We agree with Lazzeroni et al. that researchers often believe P values are infallible1. If the intervals Lazzeroni et al. propose were obligatory with each presentation of P, the unthinking use of the unqualified P value would be undermined2. In theory this would be an excellent outcome.

However, in practice, simply providing tools for quantifying the fickleness of P will highlight an endemic problem without offering any treatment. Whereas Lazzeroni et al. suggest providing information to support P, we have suggested using measures that supersede P for interpreting data3,4. Effect sizes can be standardized, are not based on dichotomous decision making (the flaws of which severely limit the value of statistical power5) and address the more natural research question of how big the effect is, rather than simply asking whether there is an effect3,6. And 95% confidence intervals for the effect size provide a more consistent indication of the true (population-level) condition than does P. Thus comparing the effect sizes and confidence intervals of several similar studies typically uncovers a coherent pattern that is masked when only the P values of those studies are compared2. Furthermore, and crucially, the sample effect sizes and confidence limits of multiple studies can be combined for meta-analysis, enabling researchers to home in on the true effect.

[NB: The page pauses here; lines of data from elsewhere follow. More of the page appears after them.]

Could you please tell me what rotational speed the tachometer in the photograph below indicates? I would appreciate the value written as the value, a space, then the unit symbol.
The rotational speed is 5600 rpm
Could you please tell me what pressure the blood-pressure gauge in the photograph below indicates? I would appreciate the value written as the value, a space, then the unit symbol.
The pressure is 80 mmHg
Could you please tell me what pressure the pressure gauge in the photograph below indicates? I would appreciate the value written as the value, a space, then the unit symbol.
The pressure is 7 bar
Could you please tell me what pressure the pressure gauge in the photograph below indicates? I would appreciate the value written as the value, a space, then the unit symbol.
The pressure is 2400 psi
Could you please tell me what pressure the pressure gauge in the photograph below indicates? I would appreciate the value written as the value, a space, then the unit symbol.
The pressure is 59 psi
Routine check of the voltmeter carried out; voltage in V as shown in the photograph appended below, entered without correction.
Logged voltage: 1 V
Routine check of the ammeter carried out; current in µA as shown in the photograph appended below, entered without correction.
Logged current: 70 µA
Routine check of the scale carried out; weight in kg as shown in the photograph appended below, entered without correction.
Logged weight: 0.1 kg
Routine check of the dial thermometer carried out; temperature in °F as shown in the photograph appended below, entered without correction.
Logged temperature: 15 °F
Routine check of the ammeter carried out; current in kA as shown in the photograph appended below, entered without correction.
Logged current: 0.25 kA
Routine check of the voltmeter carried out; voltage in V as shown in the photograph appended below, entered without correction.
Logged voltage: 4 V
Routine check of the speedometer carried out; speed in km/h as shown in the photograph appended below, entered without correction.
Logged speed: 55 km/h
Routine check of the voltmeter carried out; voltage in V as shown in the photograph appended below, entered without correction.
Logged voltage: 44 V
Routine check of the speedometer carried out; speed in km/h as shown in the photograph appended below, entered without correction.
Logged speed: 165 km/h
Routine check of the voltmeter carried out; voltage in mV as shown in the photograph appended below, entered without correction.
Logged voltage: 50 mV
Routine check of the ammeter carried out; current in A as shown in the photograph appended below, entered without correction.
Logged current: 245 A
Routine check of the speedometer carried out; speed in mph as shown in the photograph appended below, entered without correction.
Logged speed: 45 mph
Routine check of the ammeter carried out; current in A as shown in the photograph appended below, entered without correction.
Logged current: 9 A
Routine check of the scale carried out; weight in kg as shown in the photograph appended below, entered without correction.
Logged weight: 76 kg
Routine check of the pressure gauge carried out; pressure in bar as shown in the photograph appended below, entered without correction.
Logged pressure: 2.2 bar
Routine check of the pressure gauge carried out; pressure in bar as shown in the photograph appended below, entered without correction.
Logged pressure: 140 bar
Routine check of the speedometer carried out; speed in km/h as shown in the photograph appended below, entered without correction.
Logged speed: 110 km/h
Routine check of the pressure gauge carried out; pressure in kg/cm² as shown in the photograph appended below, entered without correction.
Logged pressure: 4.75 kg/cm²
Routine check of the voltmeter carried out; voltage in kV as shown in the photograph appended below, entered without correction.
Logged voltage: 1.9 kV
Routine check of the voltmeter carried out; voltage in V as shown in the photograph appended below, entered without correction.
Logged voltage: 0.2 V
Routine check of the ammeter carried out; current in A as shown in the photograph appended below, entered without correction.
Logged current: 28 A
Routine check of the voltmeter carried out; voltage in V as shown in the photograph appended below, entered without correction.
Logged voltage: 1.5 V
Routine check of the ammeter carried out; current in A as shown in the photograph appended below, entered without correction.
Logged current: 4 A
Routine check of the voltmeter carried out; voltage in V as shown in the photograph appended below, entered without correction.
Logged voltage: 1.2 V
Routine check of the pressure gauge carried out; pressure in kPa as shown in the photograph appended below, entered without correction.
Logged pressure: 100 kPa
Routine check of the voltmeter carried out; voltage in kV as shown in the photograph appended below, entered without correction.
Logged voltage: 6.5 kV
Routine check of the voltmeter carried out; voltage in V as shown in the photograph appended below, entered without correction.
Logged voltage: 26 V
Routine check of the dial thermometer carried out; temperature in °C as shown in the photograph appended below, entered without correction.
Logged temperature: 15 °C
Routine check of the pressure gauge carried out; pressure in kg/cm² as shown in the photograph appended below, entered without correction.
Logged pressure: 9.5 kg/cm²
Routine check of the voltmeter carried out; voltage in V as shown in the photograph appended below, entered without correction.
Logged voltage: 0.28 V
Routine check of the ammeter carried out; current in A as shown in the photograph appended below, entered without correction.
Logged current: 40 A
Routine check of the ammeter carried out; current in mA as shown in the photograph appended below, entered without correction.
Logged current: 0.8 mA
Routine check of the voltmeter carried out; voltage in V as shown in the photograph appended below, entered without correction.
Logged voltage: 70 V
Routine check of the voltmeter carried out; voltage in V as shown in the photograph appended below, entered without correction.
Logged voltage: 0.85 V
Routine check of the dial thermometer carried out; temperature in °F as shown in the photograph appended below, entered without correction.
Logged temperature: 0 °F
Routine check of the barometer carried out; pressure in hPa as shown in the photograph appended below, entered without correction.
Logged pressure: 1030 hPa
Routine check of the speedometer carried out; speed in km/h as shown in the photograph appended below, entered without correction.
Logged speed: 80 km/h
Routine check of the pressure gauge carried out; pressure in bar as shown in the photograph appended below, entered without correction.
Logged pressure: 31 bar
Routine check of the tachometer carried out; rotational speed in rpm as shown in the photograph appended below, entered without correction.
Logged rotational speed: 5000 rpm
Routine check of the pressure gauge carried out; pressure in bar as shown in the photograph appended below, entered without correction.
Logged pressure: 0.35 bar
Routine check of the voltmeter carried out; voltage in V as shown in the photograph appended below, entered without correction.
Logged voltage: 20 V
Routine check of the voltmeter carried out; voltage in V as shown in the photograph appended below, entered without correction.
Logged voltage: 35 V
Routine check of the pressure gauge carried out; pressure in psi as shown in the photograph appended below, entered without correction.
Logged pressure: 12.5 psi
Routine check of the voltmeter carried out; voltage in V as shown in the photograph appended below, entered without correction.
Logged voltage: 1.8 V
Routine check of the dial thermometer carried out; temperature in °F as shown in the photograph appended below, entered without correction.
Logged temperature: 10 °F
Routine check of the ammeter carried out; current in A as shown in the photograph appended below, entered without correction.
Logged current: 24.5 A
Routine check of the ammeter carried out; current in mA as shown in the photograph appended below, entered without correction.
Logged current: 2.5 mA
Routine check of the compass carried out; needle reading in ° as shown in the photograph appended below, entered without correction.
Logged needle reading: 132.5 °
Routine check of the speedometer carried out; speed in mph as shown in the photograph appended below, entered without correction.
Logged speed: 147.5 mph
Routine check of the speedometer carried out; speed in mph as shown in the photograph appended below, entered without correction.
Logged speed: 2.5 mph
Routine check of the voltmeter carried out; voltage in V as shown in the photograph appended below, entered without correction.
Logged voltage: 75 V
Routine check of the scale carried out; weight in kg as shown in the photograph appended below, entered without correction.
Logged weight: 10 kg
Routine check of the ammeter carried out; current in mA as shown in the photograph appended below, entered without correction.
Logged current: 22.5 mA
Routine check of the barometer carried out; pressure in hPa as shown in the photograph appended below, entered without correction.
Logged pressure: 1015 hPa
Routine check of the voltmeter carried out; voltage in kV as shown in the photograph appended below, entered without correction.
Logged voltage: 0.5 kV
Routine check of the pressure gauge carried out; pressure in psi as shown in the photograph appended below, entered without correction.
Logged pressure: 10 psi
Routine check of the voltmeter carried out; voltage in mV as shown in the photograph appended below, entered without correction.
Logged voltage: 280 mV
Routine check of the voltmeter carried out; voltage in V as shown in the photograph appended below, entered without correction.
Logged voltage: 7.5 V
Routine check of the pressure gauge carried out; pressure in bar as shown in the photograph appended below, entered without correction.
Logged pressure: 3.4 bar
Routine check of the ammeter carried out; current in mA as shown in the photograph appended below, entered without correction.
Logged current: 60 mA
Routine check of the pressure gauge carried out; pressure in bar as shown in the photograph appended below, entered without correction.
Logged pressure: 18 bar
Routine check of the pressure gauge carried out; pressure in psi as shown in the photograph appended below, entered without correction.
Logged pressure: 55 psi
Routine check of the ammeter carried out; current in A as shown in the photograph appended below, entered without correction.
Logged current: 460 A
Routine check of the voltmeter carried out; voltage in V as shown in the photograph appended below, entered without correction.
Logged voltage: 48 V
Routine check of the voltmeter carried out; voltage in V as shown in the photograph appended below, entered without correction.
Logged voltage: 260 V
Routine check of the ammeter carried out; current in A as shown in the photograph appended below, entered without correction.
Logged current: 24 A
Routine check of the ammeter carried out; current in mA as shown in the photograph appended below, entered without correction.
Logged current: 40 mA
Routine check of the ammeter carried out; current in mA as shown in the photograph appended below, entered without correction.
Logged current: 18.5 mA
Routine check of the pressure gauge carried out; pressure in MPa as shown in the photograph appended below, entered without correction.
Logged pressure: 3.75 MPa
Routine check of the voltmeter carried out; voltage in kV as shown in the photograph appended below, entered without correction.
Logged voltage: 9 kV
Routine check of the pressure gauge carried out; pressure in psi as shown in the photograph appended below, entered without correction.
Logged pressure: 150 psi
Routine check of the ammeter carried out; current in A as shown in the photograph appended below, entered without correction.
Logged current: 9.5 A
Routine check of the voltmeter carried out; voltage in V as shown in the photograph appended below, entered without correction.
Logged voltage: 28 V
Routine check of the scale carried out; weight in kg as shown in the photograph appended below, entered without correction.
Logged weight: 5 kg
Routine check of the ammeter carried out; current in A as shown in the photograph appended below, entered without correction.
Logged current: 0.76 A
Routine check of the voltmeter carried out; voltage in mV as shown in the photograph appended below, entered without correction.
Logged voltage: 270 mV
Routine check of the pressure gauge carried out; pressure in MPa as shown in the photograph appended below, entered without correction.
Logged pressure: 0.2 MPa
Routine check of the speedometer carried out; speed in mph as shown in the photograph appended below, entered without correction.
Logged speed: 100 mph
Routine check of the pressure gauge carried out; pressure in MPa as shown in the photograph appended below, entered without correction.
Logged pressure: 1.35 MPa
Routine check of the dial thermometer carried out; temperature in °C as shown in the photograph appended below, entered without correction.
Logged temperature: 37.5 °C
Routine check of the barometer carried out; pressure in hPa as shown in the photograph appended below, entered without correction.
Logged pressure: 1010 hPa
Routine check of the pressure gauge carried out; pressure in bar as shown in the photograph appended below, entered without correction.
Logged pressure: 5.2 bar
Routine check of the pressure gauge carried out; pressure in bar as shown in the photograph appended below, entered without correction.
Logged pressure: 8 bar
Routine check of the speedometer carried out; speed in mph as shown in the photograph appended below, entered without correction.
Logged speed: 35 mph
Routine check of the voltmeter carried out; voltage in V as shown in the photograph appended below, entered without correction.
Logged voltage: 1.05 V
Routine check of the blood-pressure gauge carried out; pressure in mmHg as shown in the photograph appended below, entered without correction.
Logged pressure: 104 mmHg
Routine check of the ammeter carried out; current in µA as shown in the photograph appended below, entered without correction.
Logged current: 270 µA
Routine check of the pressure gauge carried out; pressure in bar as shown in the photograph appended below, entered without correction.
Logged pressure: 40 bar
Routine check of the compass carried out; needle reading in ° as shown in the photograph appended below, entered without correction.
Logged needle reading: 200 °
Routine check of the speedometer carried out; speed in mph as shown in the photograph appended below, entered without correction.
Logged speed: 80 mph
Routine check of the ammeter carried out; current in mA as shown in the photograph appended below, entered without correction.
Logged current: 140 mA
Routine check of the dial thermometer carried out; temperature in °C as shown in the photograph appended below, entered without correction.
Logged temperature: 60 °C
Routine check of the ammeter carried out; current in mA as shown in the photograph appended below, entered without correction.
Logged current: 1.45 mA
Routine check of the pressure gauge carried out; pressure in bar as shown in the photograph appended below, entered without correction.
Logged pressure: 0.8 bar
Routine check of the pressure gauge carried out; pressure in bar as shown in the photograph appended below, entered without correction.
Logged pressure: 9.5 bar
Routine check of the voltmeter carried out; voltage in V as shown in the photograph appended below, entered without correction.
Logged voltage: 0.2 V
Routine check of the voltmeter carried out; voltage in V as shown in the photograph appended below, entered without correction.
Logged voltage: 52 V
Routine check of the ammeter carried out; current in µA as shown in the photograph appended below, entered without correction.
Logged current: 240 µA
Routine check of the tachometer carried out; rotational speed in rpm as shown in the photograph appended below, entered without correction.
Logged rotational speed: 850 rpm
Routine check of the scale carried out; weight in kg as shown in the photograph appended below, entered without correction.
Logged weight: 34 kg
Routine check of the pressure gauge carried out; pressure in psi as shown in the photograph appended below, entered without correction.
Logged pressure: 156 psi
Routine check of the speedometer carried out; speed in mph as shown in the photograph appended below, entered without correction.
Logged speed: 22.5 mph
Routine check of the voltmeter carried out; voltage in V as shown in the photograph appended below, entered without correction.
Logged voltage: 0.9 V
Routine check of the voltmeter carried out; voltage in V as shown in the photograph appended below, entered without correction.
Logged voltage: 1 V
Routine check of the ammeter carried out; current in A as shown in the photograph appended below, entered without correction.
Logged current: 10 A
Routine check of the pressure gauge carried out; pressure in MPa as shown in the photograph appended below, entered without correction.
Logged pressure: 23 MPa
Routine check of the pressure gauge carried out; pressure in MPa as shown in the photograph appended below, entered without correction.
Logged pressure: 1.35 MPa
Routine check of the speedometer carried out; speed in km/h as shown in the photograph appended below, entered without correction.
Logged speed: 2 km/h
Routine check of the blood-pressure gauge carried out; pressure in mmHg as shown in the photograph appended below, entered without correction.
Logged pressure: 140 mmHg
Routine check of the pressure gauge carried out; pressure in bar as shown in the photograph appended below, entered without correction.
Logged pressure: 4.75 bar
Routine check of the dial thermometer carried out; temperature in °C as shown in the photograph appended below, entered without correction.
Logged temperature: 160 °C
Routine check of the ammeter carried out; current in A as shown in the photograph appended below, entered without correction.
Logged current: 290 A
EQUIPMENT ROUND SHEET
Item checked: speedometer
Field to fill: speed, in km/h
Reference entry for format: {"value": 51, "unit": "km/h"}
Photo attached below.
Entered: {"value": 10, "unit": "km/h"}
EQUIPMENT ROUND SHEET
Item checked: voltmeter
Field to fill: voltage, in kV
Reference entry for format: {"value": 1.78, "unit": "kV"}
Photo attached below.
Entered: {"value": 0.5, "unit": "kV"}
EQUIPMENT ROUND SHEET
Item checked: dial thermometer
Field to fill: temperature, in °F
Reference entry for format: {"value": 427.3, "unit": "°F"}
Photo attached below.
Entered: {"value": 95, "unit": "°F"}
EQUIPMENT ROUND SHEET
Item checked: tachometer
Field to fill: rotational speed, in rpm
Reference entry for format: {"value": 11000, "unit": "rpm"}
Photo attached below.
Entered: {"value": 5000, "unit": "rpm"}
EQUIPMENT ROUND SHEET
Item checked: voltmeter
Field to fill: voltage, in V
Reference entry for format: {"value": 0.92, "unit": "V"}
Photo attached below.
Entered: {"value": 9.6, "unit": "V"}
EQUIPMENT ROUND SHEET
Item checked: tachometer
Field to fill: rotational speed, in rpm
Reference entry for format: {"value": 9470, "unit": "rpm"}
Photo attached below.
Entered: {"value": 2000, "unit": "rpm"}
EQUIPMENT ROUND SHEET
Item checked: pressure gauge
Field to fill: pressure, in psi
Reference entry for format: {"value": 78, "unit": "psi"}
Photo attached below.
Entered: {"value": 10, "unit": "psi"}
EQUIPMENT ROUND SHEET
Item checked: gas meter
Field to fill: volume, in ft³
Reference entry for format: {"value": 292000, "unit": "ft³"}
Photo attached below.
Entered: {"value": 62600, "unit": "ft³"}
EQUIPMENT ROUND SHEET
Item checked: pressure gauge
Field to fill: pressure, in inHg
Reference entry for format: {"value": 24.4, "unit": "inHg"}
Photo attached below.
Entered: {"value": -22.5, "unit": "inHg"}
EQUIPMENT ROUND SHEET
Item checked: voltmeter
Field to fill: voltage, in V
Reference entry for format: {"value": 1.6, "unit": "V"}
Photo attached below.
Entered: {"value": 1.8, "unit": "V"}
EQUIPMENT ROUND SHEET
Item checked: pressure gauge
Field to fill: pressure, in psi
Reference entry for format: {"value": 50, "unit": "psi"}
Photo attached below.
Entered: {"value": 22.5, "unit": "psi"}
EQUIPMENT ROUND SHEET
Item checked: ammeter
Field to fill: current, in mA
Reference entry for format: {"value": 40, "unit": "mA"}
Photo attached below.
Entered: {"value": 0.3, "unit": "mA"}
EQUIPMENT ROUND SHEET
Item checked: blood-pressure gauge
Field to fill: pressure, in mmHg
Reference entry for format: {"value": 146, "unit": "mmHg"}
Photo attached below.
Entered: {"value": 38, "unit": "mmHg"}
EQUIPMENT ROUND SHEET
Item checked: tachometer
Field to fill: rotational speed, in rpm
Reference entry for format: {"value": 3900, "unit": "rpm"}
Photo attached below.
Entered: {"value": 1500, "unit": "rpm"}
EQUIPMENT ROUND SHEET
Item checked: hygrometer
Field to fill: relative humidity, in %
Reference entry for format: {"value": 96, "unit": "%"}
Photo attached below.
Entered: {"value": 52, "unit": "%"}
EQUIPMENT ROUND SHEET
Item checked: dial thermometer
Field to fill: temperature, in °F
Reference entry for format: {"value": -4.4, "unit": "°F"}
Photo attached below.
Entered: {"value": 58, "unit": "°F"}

Although we do not encourage the use of power analysis, Lazzeroni et al.'s figure supports our own illustration of the variability in P. As both our models7 and Lazzeroni et al.'s models demonstrate, unless the results of an experiment show a very marked pattern in the data, the reported P value will be accompanied by limits so broad as to render P uninterpretable. Put simply, P is untrustworthy unless the statistical power is very high (above 90%), which offsets advantages of P such as its simplicity. As researchers better appreciate the typically artificial nature of the null hypothesis3 and the limited capacity of P to support hypothesis testing, we believe that P will become much less highly valued.